:: YOUR TASK ::
Nothing but a full, exact copy of the data is needed.

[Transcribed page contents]
#####

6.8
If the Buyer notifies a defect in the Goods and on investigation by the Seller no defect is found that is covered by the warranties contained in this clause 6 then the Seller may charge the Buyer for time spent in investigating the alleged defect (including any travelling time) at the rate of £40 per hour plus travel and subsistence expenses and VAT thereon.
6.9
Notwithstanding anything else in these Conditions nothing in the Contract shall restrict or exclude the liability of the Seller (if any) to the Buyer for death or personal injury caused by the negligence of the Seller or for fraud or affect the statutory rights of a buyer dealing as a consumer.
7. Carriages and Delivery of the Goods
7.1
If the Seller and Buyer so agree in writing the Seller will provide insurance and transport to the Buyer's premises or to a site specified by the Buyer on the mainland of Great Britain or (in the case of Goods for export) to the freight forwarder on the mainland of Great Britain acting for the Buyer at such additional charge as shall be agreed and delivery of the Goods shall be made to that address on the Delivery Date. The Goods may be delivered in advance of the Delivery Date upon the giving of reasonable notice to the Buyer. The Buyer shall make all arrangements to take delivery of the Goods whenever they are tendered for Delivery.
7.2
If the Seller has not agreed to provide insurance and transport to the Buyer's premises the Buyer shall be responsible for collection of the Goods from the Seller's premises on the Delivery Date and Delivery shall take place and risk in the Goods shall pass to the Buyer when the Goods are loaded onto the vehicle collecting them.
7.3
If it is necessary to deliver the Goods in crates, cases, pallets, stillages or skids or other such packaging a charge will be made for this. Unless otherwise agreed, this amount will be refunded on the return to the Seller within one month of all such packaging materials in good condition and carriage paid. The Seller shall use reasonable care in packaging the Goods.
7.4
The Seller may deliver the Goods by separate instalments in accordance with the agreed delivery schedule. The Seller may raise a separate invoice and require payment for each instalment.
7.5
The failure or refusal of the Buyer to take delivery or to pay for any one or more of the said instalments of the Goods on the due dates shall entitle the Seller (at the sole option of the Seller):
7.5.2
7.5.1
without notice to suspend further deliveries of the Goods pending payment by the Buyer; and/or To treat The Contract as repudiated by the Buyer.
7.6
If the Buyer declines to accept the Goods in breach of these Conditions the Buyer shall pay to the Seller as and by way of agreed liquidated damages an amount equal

#####

:: SOLUTION FOR THIS TASK ::
6.8
If the Buyer notifies a defect in the Goods and on investigation by the Seller no defect is found that is covered by the warranties contained in this clause 6 then the Seller may charge the Buyer for time spent in investigating the alleged defect (including any travelling time) at the rate of £40 per hour plus travel and subsistence expenses and VAT thereon.
6.9
Notwithstanding anything else in these Conditions nothing in the Contract shall restrict or exclude the liability of the Seller (if any) to the Buyer for death or personal injury caused by the negligence of the Seller or for fraud or affect the statutory rights of a buyer dealing as a consumer.
7. Carriages and Delivery of the Goods
7.1
If the Seller and Buyer so agree in writing the Seller will provide insurance and transport to the Buyer's premises or to a site specified by the Buyer on the mainland of Great Britain or (in the case of Goods for export) to the freight forwarder on the mainland of Great Britain acting for the Buyer at such additional charge as shall be agreed and delivery of the Goods shall be made to that address on the Delivery Date. The Goods may be delivered in advance of the Delivery Date upon the giving of reasonable notice to the Buyer. The Buyer shall make all arrangements to take delivery of the Goods whenever they are tendered for Delivery.
7.2
If the Seller has not agreed to provide insurance and transport to the Buyer's premises the Buyer shall be responsible for collection of the Goods from the Seller's premises on the Delivery Date and Delivery shall take place and risk in the Goods shall pass to the Buyer when the Goods are loaded onto the vehicle collecting them.
7.3
If it is necessary to deliver the Goods in crates, cases, pallets, stillages or skids or other such packaging a charge will be made for this. Unless otherwise agreed, this amount will be refunded on the return to the Seller within one month of all such packaging materials in good condition and carriage paid. The Seller shall use reasonable care in packaging the Goods.
7.4
The Seller may deliver the Goods by separate instalments in accordance with the agreed delivery schedule. The Seller may raise a separate invoice and require payment for each instalment.
7.5
The failure or refusal of the Buyer to take delivery or to pay for any one or more of the said instalments of the Goods on the due dates shall entitle the Seller (at the sole option of the Seller):
7.5.2
7.5.1
without notice to suspend further deliveries of the Goods pending payment by the Buyer; and/or To treat The Contract as repudiated by the Buyer.
7.6
If the Buyer declines to accept the Goods in breach of these Conditions the Buyer shall pay to the Seller as and by way of agreed liquidated damages an amount equal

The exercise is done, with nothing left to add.